▶ **PROBLEM STATEMENT**: Pick out all lines with the word "what" from the records that follow.

*-*-*

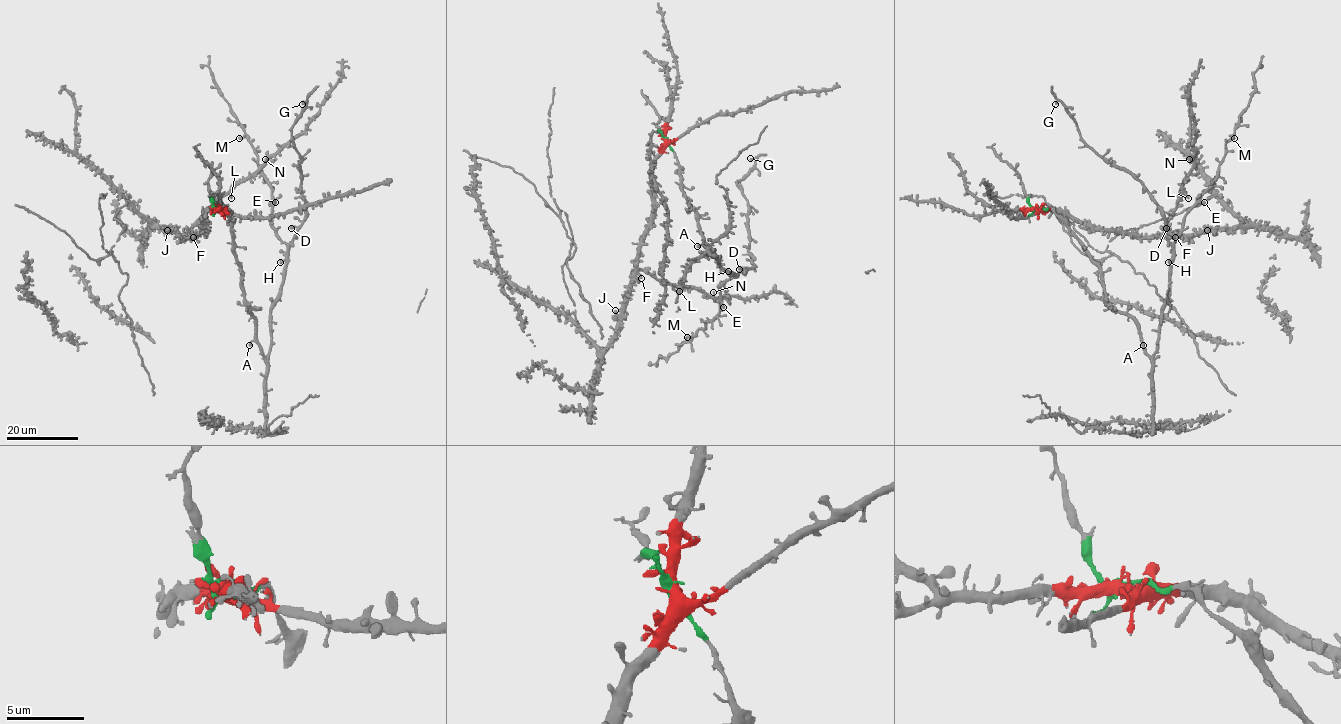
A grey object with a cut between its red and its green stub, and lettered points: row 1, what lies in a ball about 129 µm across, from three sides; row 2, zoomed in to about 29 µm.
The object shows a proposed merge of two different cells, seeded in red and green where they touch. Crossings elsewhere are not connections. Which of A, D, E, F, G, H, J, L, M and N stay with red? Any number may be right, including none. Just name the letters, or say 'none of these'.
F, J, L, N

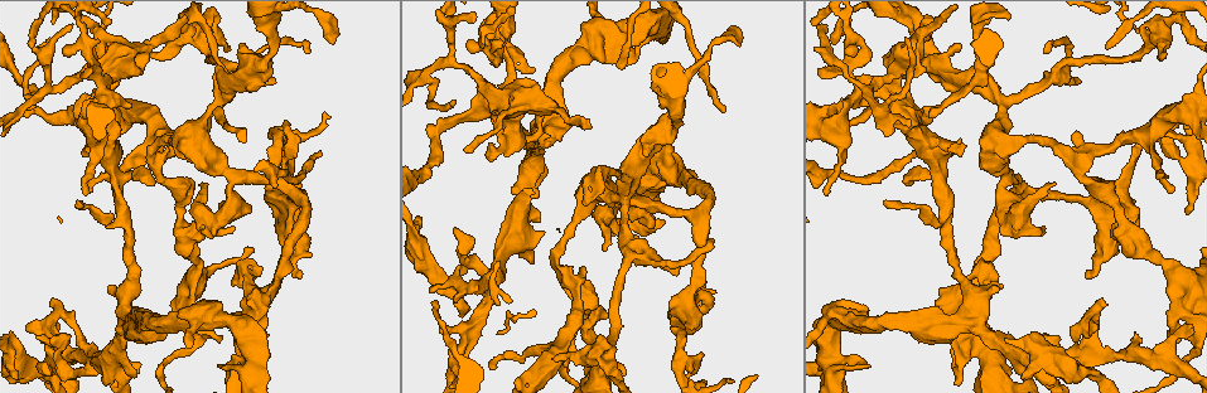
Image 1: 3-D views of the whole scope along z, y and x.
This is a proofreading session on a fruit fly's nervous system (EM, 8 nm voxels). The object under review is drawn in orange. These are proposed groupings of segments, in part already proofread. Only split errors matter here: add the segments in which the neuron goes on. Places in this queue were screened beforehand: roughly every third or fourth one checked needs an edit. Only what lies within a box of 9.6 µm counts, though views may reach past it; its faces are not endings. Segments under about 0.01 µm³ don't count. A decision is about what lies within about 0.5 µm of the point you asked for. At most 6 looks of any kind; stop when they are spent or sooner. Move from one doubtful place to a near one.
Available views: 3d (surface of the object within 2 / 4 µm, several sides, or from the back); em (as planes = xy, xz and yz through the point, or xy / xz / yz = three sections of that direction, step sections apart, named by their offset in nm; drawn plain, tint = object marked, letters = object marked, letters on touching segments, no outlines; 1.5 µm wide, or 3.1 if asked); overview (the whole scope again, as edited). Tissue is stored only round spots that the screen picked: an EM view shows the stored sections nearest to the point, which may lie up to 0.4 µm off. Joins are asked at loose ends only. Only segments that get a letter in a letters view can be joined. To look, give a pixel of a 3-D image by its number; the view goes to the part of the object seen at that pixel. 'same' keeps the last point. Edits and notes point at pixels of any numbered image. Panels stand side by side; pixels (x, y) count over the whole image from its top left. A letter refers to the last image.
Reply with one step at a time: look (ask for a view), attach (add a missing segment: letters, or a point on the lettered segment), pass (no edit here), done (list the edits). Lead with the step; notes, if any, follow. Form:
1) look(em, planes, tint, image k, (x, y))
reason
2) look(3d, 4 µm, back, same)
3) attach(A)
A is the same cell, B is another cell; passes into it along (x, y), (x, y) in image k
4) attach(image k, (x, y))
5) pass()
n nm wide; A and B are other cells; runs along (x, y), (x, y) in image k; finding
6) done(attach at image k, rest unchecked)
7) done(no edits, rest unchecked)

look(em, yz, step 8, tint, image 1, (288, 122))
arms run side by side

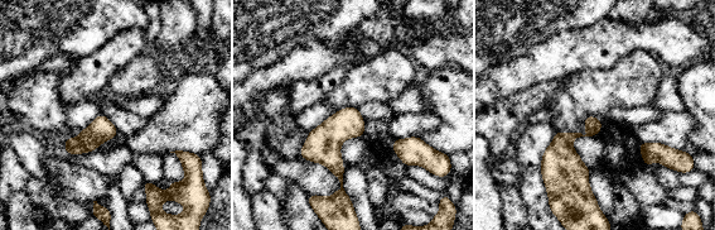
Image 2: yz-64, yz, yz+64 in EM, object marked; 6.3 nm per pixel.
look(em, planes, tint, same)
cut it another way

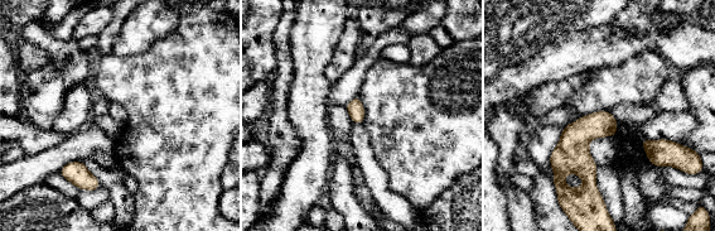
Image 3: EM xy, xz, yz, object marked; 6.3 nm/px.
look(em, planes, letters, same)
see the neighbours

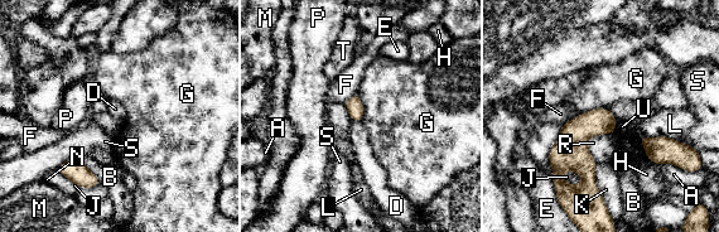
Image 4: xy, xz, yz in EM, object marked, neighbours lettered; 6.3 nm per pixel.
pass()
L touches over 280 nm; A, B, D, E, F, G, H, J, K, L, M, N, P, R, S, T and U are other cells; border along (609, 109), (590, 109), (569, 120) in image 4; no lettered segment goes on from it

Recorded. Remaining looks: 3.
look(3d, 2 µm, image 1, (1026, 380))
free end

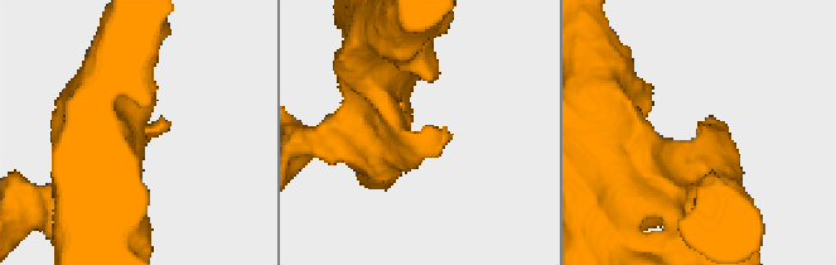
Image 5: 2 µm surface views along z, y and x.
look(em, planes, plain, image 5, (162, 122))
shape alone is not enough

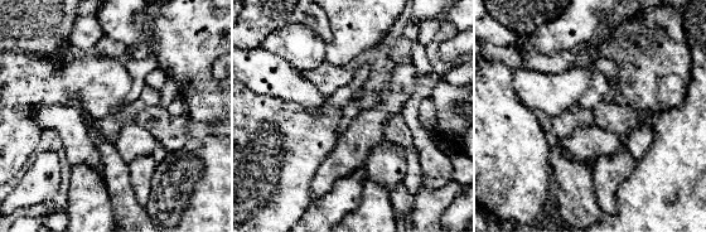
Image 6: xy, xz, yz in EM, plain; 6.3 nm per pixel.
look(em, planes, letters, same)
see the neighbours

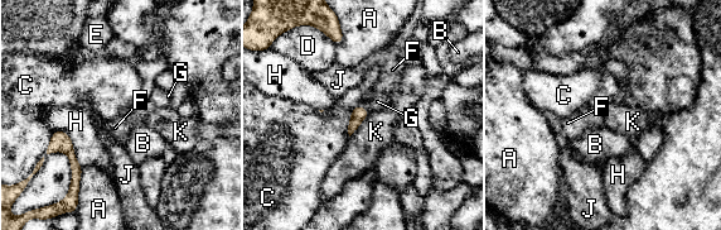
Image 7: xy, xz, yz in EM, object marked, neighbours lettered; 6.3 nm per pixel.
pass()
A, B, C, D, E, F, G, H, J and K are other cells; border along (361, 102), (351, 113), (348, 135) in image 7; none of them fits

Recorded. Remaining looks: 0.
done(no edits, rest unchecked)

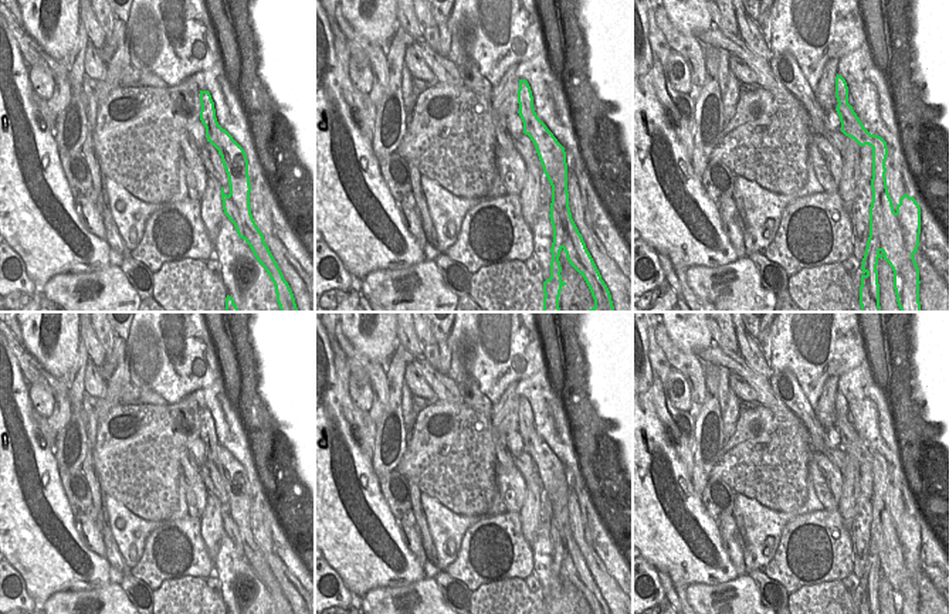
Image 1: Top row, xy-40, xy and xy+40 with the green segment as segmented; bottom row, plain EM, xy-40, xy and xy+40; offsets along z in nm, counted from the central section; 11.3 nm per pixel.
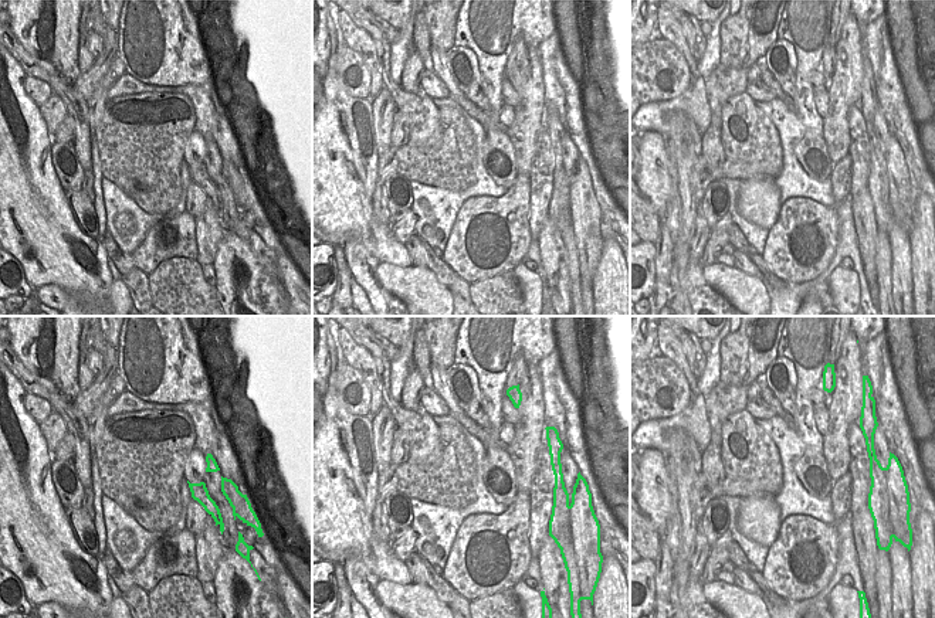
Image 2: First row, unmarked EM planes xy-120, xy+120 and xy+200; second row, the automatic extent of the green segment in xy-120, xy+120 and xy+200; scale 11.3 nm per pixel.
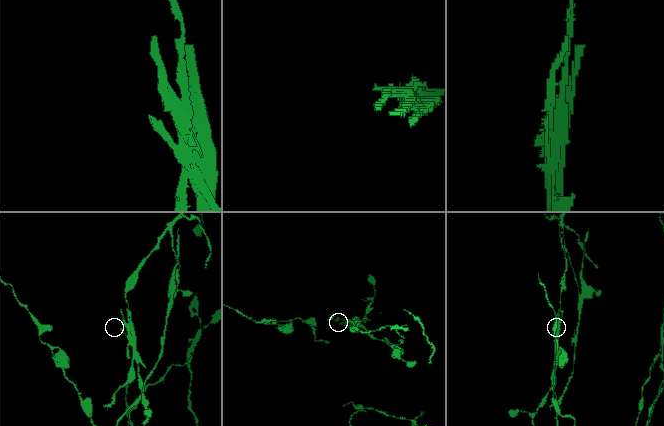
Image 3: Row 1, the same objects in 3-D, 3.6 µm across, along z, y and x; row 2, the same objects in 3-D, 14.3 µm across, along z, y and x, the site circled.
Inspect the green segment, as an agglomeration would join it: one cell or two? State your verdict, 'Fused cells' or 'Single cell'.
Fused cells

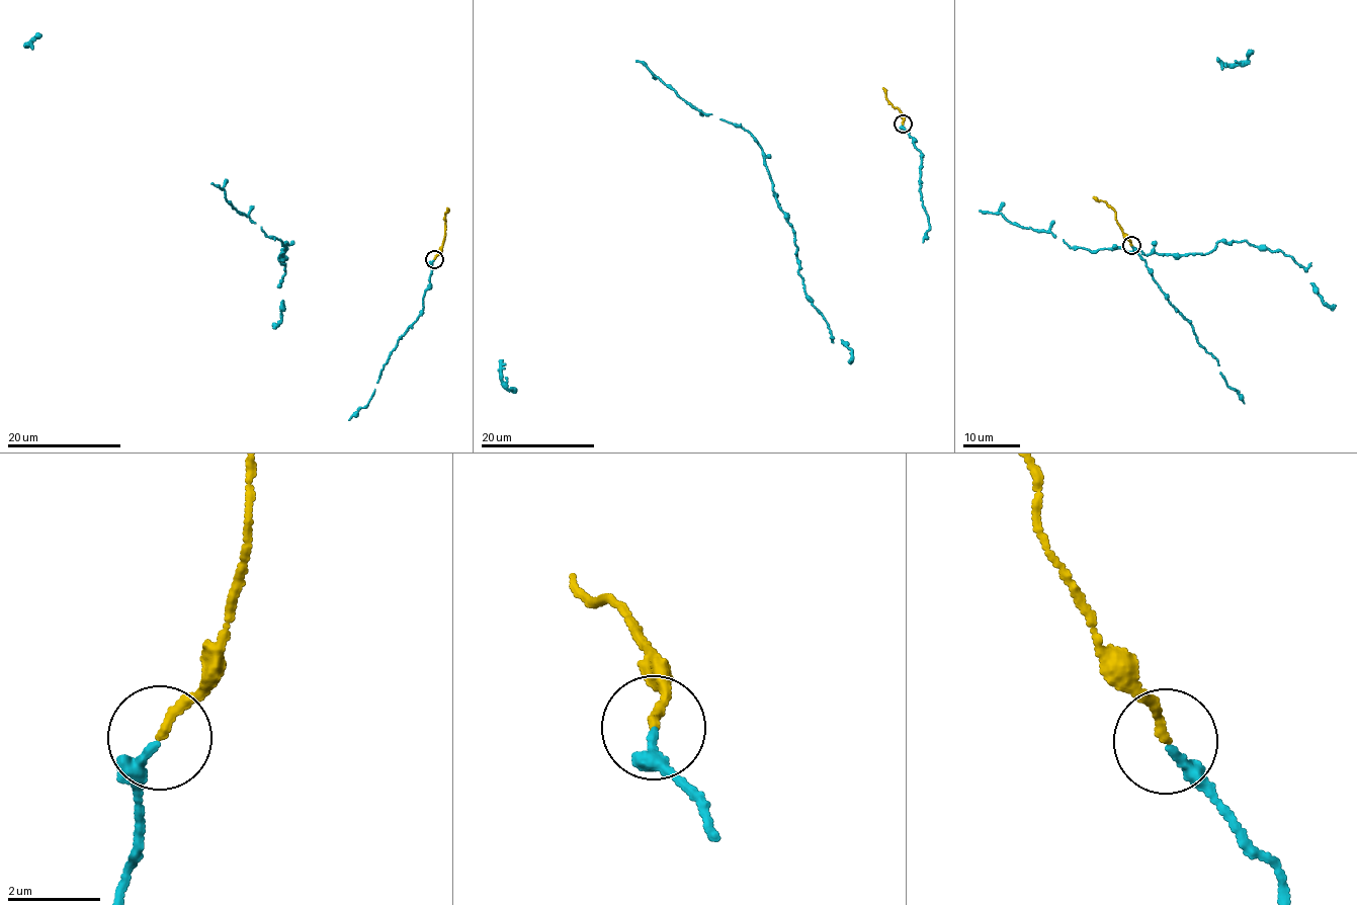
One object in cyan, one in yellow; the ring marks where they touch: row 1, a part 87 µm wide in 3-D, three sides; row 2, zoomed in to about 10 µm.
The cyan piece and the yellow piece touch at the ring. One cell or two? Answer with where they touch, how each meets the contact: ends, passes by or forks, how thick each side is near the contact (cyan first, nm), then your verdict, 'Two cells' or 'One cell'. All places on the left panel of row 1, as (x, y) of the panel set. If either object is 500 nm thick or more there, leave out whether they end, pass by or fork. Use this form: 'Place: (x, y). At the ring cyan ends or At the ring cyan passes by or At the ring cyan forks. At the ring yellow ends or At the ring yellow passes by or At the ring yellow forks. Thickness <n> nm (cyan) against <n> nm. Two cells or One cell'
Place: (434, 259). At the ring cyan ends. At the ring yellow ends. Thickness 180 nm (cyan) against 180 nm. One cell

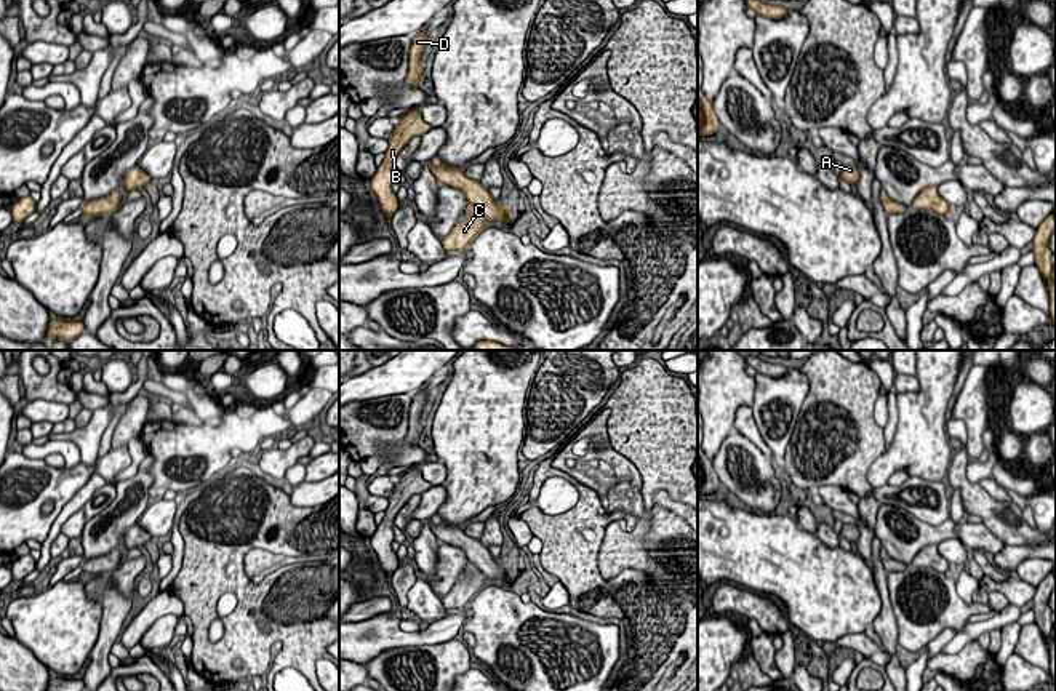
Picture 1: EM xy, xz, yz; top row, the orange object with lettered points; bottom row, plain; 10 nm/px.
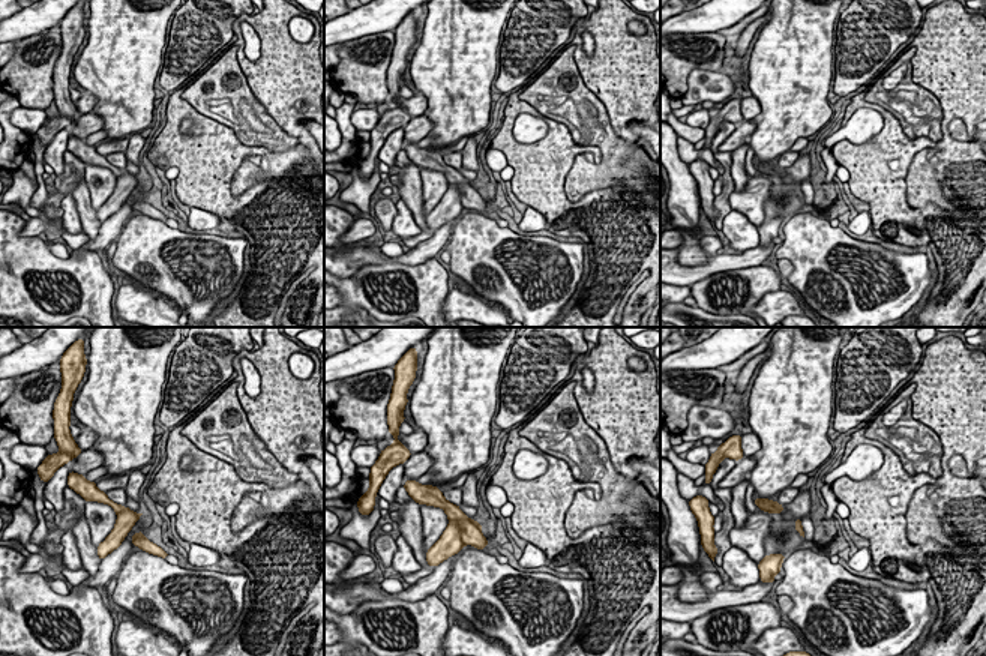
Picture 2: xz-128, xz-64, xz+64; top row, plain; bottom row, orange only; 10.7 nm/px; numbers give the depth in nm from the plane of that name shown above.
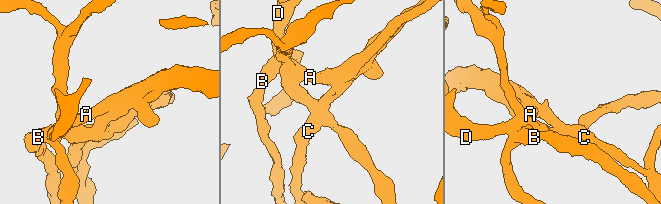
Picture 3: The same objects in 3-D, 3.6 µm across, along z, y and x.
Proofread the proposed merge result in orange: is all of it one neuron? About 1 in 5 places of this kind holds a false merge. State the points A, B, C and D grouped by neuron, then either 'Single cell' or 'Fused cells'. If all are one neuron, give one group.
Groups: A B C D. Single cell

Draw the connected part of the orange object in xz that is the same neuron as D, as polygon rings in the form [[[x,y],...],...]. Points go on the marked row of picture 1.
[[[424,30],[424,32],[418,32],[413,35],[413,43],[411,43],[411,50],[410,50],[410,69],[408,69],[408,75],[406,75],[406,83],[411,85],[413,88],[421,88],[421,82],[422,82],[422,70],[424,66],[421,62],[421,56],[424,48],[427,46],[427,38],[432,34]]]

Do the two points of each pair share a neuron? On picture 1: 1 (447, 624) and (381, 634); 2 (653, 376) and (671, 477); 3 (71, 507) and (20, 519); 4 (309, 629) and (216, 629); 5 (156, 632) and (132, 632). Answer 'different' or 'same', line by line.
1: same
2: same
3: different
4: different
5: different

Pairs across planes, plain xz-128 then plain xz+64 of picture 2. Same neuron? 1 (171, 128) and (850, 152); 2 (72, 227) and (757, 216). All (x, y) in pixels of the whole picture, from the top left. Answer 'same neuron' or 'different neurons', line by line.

*-*-*

▶ **RESPONSE FOR THIS EXERCISE**:
A grey object with a cut between its red and its green stub, and lettered points: row 1, what lies in a ball about 129 µm across, from three sides; row 2, zoomed in to about 29 µm.
This is a proofreading session on a fruit fly's nervous system (EM, 8 nm voxels). The object under review is drawn in orange. These are proposed groupings of segments, in part already proofread. Only split errors matter here: add the segments in which the neuron goes on. Places in this queue were screened beforehand: roughly every third or fourth one checked needs an edit. Only what lies within a box of 9.6 µm counts, though views may reach past it; its faces are not endings. Segments under about 0.01 µm³ don't count. A decision is about what lies within about 0.5 µm of the point you asked for. At most 6 looks of any kind; stop when they are spent or sooner. Move from one doubtful place to a near one.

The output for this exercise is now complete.